CIA Headquarters in Langley, Virginia.

The CIA gave Senate Intelligence Committee staffers access to its data offsite—in a leased facility the CIA controlled.

It sounds like something out of Homeland: at a secret location somewhere off the campus of the CIA, the agency leases a space and hires contractors to run a top-secret network, which it fills with millions of pages of documents dumped from the agency’s internal network. But that’s apparently exactly what the CIA did for more than three years as part of an agreement to share data with the staff of the Senate Select Committee on Intelligence on its controversial detention and interrogation program.
And it’s also how the agency was able to gain access to the computers and shared network drive used by committee staffers in a search that Senator Diane Feinstein contended today crossed multiple legal and constitutional boundaries. In a speech on the Senate floor this morning, Feinstein detailed the strange arrangement and accused the CIA of breaking its agreement with the committee on multiple occasions.
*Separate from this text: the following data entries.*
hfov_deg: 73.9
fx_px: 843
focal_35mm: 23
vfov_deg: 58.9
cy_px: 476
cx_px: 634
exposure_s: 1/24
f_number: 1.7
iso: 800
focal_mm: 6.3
She also accused the agency of reportedly filing a criminal report against committee staffers with the Justice Department in “a potential effort to intimidate this staff.”
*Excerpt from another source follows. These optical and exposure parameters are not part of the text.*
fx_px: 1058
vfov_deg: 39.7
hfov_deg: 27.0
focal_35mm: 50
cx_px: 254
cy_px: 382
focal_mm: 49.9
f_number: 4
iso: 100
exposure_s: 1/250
The details shared by Feinstein show the length to which the CIA went to try to control the scope of the data that was shared with Senate staffers—and still managed to give them more than some officials in the agency wanted to.

Even with multiple levels of oversight, the CIA managed to hand over the data along with an internal review of that very data, which included the agency’s own damning assessment of the interrogation program.